Reboot the debuggee after applying the settings.

Debugger host (WinDbg)

Start WinDbg listening on the same port/key:

bat
windbg -k net:port=<port>,key=<key>

or configure an equivalent network kernel-debug connection in the WinDbg UI.

Notes

  • KDNET takes exclusive ownership of its NIC, so keep the management/SSH NIC separate from the debug NIC, and put the debug NICs on their own bridge/subnet to avoid same-subnet ARP flux on the multi-homed guests.
  • When bridging guests through the host, add iptables -t mangle -A POSTROUTING -o <dev> -p udp -j CHECKSUM --checksum-fill so DHCP/DNS replies with offloaded checksums are not dropped by the guests.

Troubleshooting

  • KDNET does not attach / falls back to no debugger.

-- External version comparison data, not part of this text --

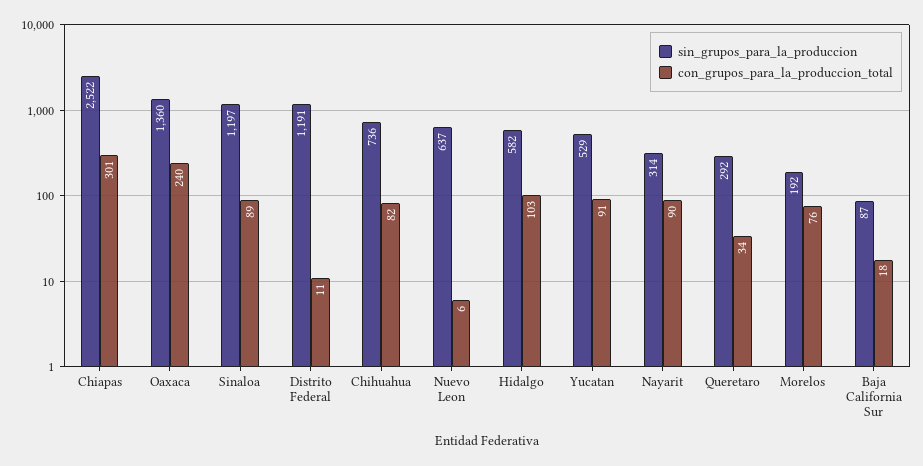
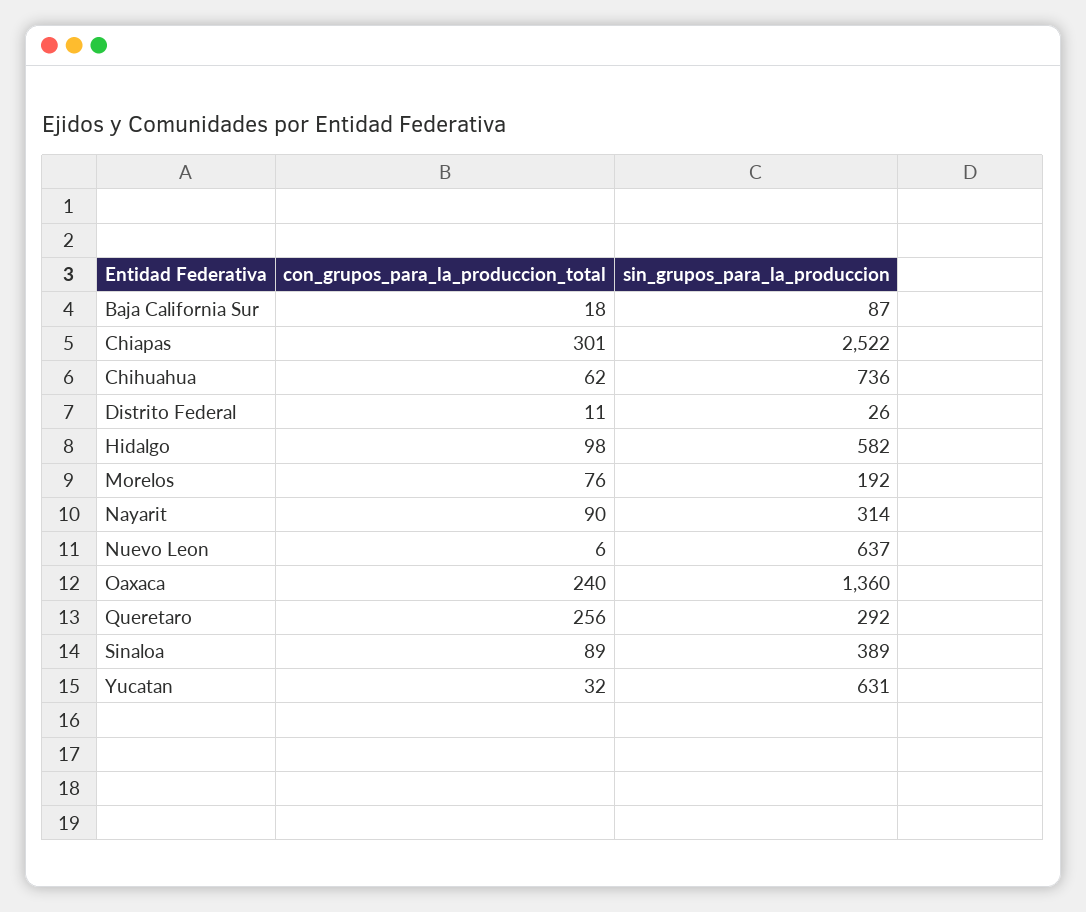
  {
    "sin_grupos_para_la_produccion": {
      "Chiapas": 2522,
      "Oaxaca": 1360,
-     "Sinaloa": 1197,
+     "Sinaloa": 389,
-     "Distrito Federal": 1191,
+     "Distrito Federal": 26,
      "Chihuahua": 736,
      "Nuevo Leon": 637,
      "Hidalgo": 582,
-     "Yucatan": 529,
+     "Yucatan": 631,
      "Nayarit": 314,
      "Queretaro": 292,
      "Morelos": 192,
      "Baja California Sur": 87
    },
    "con_grupos_para_la_produccion_total": {
      "Chiapas": 301,
      "Oaxaca": 240,
      "Sinaloa": 89,
      "Distrito Federal": 11,
-     "Chihuahua": 82,
+     "Chihuahua": 62,
      "Nuevo Leon": 6,
-     "Hidalgo": 103,
+     "Hidalgo": 98,
-     "Yucatan": 91,
+     "Yucatan": 32,
      "Nayarit": 90,
-     "Queretaro": 34,
+     "Queretaro": 256,
      "Morelos": 76,
      "Baja California Sur": 18
    }
  }

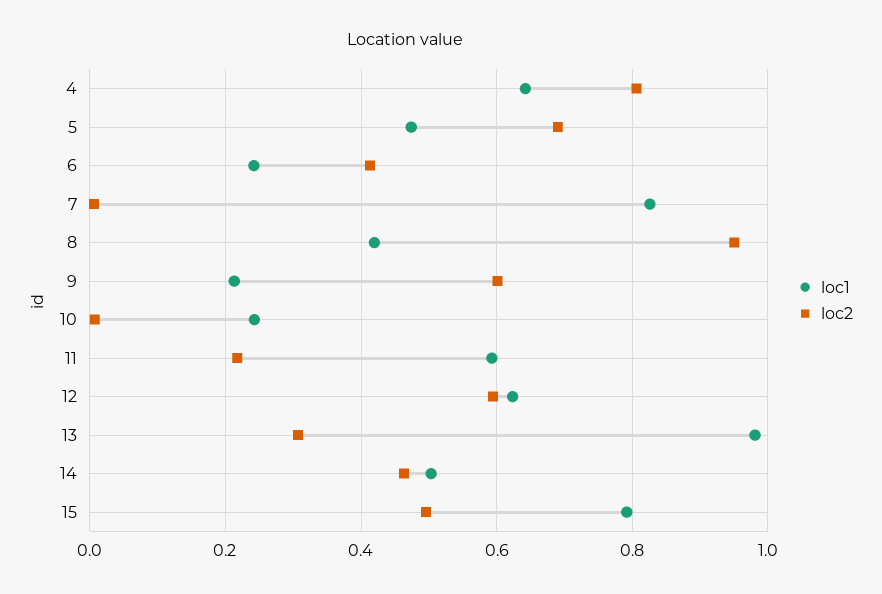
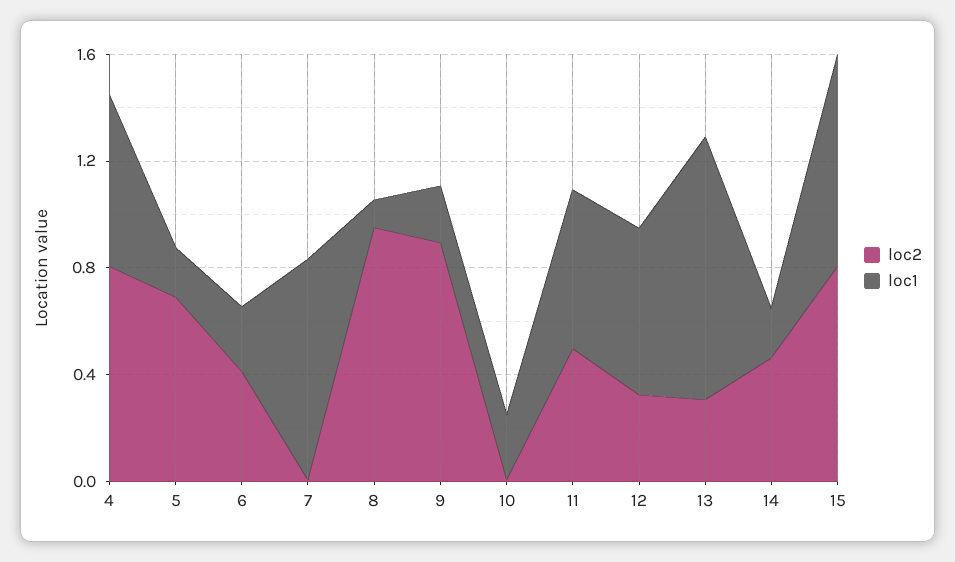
  {
    "loc1": {
      "4": 0.64,
-     "5": 0.48,
+     "5": 0.2,
      "6": 0.24,
      "7": 0.82,
-     "8": 0.42,
+     "8": 0.1,
      "9": 0.22,
      "10": 0.24,
      "11": 0.6,
      "12": 0.62,
      "13": 0.98,
-     "14": 0.5,
+     "14": 0.2,
      "15": 0.8
    },
    "loc2": {
      "4": 0.8,
      "5": 0.7,
      "6": 0.42,
      "7": 0,
      "8": 0.96,
-     "9": 0.6,
+     "9": 0.9,
      "10": 0,
-     "11": 0.22,
+     "11": 0.5,
-     "12": 0.6,
+     "12": 0.3,
      "13": 0.3,
      "14": 0.46,
-     "15": 0.5
+     "15": 0.8
    }
  }

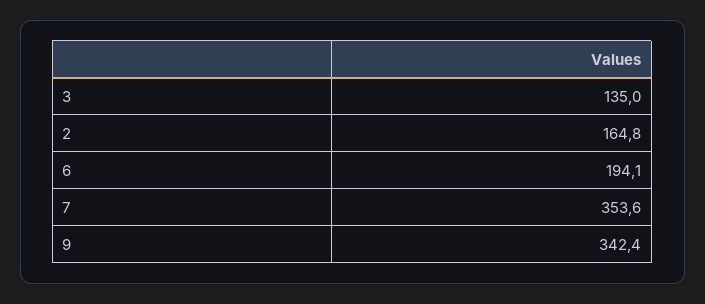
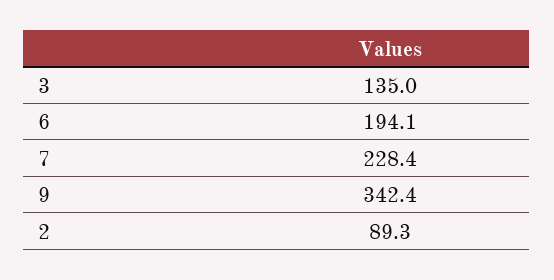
  {
    "3": 135,
-   "2": 164.8,
+   "2": 89.3,
    "6": 194.1,
-   "7": 353.6,
+   "7": 228.4,
    "9": 342.4
  }

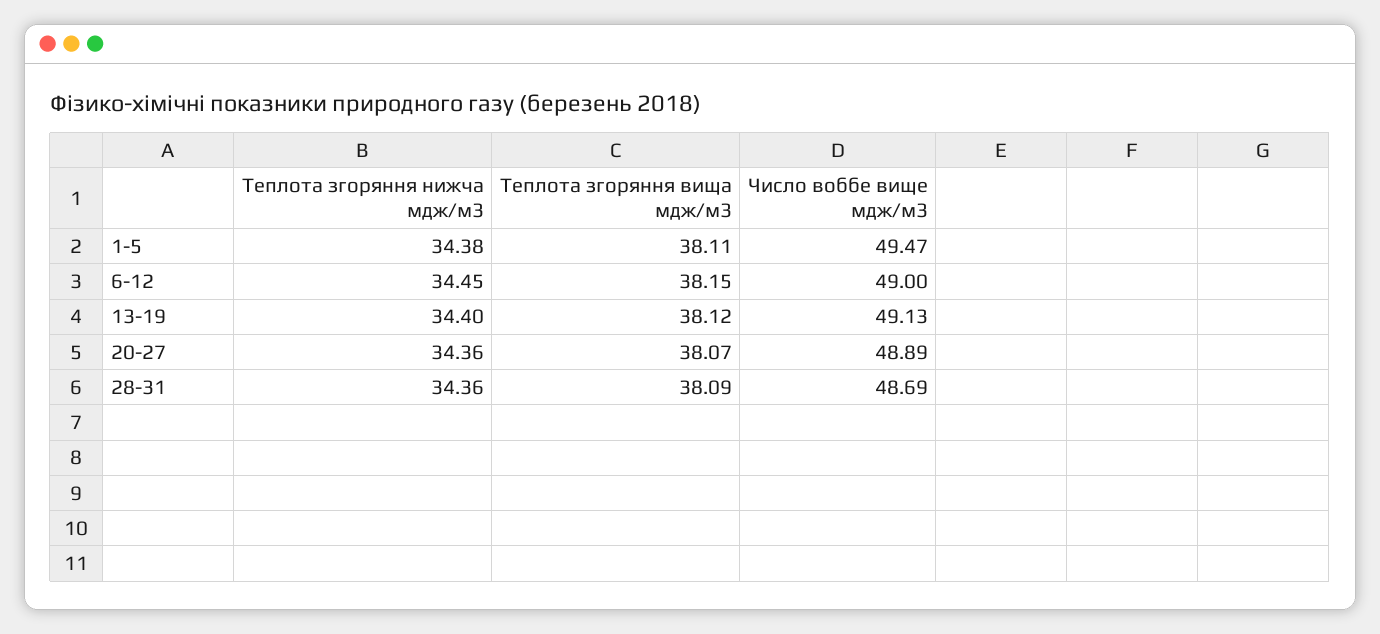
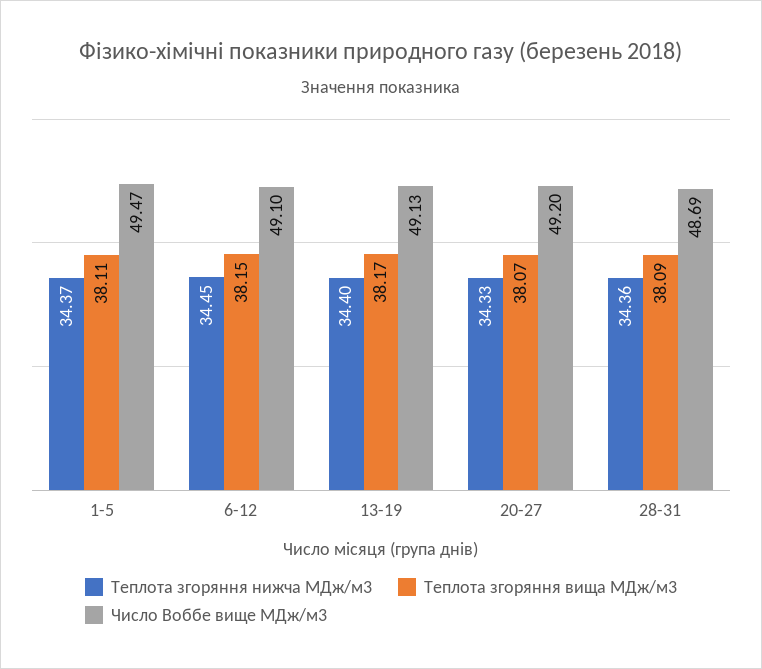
  {
    "Теплота згоряння нижча мдж/м3": {
-     "1-5": 34.38,
+     "1-5": 34.37,
      "6-12": 34.45,
      "13-19": 34.4,
-     "20-27": 34.36,
+     "20-27": 34.33,
      "28-31": 34.36
    },
    "Теплота згоряння вища мдж/м3": {
      "1-5": 38.11,
      "6-12": 38.15,
-     "13-19": 38.12,
+     "13-19": 38.17,
      "20-27": 38.07,
      "28-31": 38.09
    },
    "Число воббе вище мдж/м3": {
      "1-5": 49.47,
-     "6-12": 49,
+     "6-12": 49.1,
      "13-19": 49.13,
-     "20-27": 48.89,
+     "20-27": 49.2,
      "28-31": 48.69
    }
  }

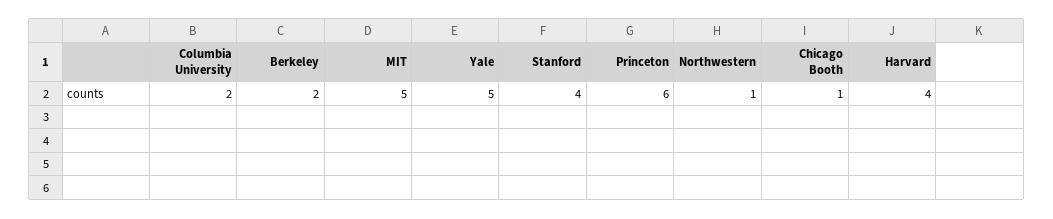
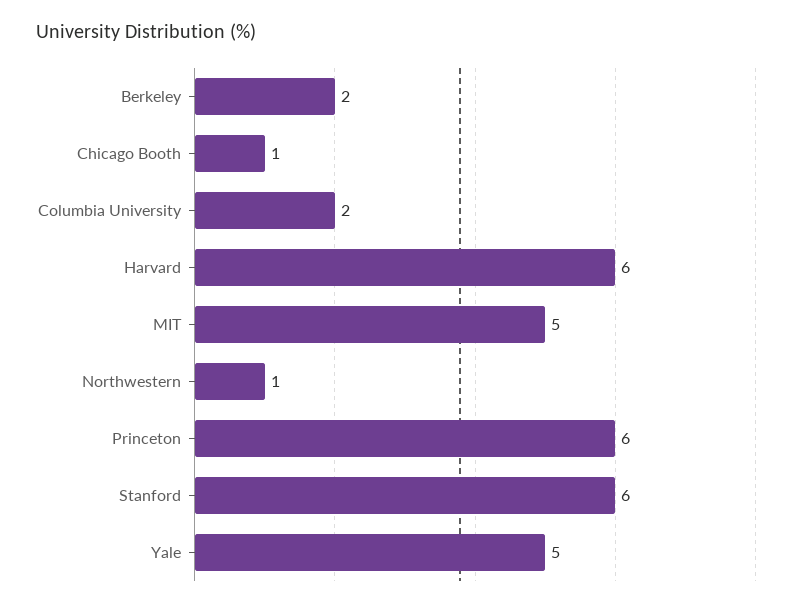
  {
    "Columbia University": 2,
    "Berkeley": 2,
    "MIT": 5,
    "Yale": 5,
-   "Stanford": 4,
+   "Stanford": 6,
    "Princeton": 6,
    "Northwestern": 1,
    "Chicago Booth": 1,
-   "Harvard": 4
+   "Harvard": 6
  }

Confirm the guest sees the adapter as a network controller and that VIRTIO_NET_F_STATUS is offered. Both are provided by Cloud Hypervisor's virtio-net device.
  • The target sends connect packets but WinDbg never connects. The most common cause is the debugger host's firewall dropping the inbound UDP debug port. Allow the port (and/or the windbg.exe program) inbound. KDNET connections are always initiated by the target, so the debugger must be listening before (or while) the target polls; start it first, or reboot the debuggee with the debugger already running.
  • No packets reach the debugger host. Check tap bridging and host routing. When bridging guests through the host, note that host-originated replies can carry offloaded (incomplete) UDP checksums; if a guest ignores them, add an iptables -t mangle -A POSTROUTING -o <dev> -p udp -j CHECKSUM --checksum-fill rule for the bridge/tap. KDNET's own packets use a zero UDP checksum and are unaffected.